Plus de 42 000 personnes retournées dans le territoire de Rutshuru perdront l’accès gratuit aux soins de santé dès le 30 juin 2026. L’ONG médicale ALIMA, qui assurait la prise en charge, va mettre fin à ses activités dans la zone.
Dans une note d’information diffusée cette semaine, ALIMA a indiqué que son projet d’appui aux structures sanitaires de Rutshuru prendra fin le 30 juin.
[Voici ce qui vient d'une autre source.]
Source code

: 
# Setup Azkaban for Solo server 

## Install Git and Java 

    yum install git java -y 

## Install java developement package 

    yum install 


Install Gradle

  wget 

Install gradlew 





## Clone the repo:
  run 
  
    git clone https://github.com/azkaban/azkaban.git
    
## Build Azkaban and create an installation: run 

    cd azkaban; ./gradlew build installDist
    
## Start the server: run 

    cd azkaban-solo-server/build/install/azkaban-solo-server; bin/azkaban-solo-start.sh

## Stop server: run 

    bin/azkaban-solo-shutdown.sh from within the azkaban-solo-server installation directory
L’organisation assurait depuis plusieurs mois la gratuité des consultations, des hospitalisations, de la maternité et la distribution de médicaments pour les populations retournées après les déplacements liés aux conflits.
Au total, plus de 42 000 bénéficiaires sont concernés dans plusieurs aires de santé du territoire, selon l’ONG. Le départ d’ALIMA intervient alors que le système de santé local reste fragile et dépendant de l’aide humanitaire.
Les autorités sanitaires provinciales n’ont pas encore précisé le mécanisme de relais prévu après le retrait. Des acteurs humanitaires sur place craignent une hausse des cas d’abandon des soins et une pression accrue sur les centres de santé publics, déjà en sous-effectif et en rupture de stock.
Rutshuru figure parmi les zones du Nord-Kivu les plus touchées par les déplacements massifs de populations ces dernières années.